The Offutts came for yet another reason. "Right now, we're waiting out the hurricane," said Loren, who lives near Hubert, a small N.C. coastal town near Camp Lejeune. "We've ridden out about four of them," he said. "It's not fun."
They decided to stay away this time. Watching the damage in real time proves too distressing. "Our cars were floating," said Elke-Margrit, of a past hurricane.
The Offutts began full-time RVing three months ago. Glimpses of their lives appear in the knickknacks around their motor home. She is a retired school teacher, he is a retired Marine and avid boater. A painting of a lighthouse covered with faint student handprints, a gift from her school's art teacher, hangs on a wall. A clock, shaped out of an old-fashioned deep-sea diving helmet, sits between their chairs. A chainsaw woodcarving of a pelican rests beside their dining table.
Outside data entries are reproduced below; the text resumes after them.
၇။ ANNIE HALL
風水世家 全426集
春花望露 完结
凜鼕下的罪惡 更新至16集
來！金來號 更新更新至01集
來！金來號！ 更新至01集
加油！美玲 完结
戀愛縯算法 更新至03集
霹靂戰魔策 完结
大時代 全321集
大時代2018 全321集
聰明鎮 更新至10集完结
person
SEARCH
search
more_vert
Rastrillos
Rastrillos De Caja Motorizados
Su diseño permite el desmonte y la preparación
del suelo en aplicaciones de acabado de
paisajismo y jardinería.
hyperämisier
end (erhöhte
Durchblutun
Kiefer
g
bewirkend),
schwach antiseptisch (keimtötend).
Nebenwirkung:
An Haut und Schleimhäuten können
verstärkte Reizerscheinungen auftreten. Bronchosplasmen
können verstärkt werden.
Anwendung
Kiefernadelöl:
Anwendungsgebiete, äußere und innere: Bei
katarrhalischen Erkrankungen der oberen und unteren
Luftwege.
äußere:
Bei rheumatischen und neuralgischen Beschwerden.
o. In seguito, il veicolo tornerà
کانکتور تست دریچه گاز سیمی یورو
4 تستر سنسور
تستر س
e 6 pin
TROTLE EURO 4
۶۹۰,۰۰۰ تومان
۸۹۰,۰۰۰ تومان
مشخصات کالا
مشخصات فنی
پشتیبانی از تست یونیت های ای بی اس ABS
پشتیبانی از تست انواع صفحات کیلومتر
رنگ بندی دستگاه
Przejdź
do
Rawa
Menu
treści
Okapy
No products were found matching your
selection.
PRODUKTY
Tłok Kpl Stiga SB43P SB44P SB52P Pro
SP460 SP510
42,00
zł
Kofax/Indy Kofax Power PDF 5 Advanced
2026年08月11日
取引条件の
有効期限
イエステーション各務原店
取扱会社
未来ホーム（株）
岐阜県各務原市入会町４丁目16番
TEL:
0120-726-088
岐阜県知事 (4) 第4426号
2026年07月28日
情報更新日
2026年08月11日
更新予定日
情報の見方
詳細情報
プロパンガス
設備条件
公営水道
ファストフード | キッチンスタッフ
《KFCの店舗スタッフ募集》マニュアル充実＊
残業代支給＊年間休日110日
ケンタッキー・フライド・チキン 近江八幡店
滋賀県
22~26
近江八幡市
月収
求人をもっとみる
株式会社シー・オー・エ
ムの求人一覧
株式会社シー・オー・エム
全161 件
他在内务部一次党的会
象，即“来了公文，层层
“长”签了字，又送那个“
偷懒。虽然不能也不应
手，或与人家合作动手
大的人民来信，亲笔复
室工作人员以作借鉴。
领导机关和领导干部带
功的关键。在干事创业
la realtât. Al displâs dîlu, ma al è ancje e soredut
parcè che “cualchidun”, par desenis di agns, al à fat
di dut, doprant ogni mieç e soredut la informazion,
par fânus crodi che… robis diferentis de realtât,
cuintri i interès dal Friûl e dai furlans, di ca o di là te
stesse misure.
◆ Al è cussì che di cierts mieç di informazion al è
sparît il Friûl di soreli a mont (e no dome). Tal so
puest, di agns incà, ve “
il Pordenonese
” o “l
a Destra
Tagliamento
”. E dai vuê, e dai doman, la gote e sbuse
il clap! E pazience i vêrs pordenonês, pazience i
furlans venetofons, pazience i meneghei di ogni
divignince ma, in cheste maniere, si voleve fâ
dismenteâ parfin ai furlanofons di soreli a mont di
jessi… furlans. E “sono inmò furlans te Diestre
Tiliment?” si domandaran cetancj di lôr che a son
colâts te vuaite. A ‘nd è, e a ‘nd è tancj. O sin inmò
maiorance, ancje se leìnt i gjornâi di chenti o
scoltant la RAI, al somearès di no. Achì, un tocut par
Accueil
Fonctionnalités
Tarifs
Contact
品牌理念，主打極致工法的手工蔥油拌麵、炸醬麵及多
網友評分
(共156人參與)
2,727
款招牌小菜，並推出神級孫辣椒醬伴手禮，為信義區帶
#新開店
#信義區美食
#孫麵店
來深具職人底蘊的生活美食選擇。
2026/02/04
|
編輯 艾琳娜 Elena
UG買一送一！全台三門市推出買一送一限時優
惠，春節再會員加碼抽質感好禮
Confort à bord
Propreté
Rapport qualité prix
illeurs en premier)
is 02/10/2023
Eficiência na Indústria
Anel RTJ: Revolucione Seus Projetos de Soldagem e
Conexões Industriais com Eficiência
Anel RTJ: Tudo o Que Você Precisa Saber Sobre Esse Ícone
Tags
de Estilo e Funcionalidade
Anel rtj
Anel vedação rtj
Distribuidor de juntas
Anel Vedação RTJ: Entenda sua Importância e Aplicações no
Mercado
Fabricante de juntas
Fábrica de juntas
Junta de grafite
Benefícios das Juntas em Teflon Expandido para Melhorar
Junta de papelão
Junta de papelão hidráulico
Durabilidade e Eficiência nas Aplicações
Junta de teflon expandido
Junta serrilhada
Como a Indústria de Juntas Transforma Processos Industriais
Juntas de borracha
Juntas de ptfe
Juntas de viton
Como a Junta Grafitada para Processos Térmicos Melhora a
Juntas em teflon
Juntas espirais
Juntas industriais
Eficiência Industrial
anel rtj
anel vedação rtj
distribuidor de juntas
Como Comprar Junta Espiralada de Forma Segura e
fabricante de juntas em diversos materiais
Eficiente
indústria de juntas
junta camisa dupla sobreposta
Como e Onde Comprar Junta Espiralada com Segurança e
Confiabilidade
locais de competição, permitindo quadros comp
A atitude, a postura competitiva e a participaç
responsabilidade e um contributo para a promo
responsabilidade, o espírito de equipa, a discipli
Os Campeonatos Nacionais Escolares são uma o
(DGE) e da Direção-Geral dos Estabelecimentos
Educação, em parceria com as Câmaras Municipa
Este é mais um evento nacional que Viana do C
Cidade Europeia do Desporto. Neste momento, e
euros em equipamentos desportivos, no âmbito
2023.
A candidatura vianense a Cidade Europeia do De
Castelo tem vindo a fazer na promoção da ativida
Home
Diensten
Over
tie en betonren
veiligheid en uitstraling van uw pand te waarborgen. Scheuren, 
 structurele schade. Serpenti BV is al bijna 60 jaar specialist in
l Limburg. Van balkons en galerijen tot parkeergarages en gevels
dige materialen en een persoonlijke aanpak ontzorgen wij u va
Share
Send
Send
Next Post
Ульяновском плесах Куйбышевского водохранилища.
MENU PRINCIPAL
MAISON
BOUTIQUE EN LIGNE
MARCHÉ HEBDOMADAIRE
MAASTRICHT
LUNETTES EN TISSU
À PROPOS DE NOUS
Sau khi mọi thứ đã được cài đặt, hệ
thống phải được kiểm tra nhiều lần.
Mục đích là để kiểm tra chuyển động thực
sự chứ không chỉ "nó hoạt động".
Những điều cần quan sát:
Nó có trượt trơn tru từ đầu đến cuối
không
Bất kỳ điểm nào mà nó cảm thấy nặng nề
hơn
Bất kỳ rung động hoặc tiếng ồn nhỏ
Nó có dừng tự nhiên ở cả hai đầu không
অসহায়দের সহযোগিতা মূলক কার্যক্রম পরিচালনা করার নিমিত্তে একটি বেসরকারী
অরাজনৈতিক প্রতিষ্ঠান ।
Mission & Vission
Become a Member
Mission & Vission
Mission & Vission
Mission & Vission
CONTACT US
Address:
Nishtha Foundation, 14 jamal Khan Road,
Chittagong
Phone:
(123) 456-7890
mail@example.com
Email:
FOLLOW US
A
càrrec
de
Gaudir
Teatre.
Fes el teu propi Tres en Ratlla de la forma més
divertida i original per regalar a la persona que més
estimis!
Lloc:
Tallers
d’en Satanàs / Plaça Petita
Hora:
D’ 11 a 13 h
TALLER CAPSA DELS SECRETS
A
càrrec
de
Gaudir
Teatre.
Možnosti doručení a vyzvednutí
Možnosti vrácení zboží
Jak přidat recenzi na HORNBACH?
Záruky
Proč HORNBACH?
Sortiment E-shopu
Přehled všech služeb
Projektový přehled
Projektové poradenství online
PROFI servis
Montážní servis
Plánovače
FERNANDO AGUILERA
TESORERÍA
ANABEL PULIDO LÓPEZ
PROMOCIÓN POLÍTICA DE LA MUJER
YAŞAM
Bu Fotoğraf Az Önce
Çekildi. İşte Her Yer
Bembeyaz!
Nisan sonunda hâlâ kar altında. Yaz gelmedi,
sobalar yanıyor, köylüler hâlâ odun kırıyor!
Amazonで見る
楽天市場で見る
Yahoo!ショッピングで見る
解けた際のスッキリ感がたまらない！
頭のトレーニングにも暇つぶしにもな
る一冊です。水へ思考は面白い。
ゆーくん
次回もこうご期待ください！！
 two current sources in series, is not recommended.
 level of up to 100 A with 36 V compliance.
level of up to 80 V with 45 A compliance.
Elke-Margrit unrolls a carpet outside. She hangs lights from the awning to turn the space into a cozy, portable patio. They chat with any of the ever-changing neighbors who stop by for a visit.
"Everybody is really friendly," she said. "It's like a new family everywhere you go."
They'll stay just a few days before pushing off, leaving their lot ready to welcome its new tenants.
"This is a good overnight stop, even if they're not a race fan," said Weaver.